Activity
Output the line that contains "- calendar [305,235,333,286]" and each line after it in the listing, exactly as they appear, through the very last line.

Given material
Segment Open

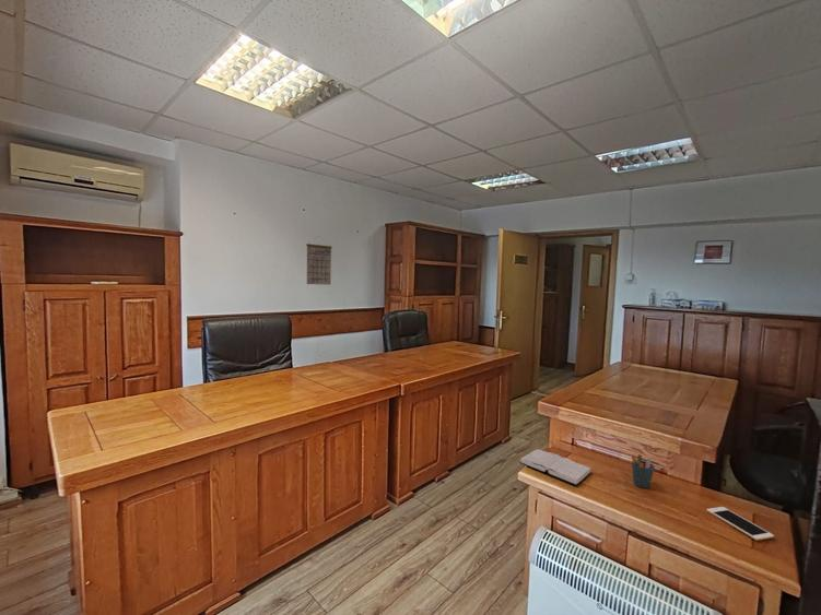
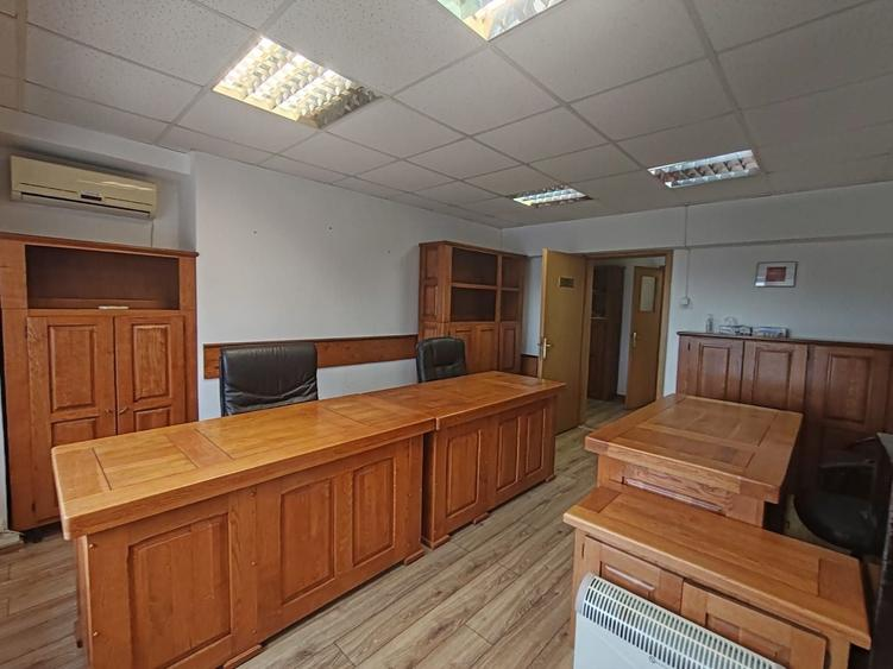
- cell phone [706,506,775,541]
- calendar [305,235,333,286]
- hardback book [518,448,593,487]
- pen holder [631,453,656,489]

Segment Closed

Solution
- calendar [305,235,333,286]
- hardback book [518,448,593,487]
- pen holder [631,453,656,489]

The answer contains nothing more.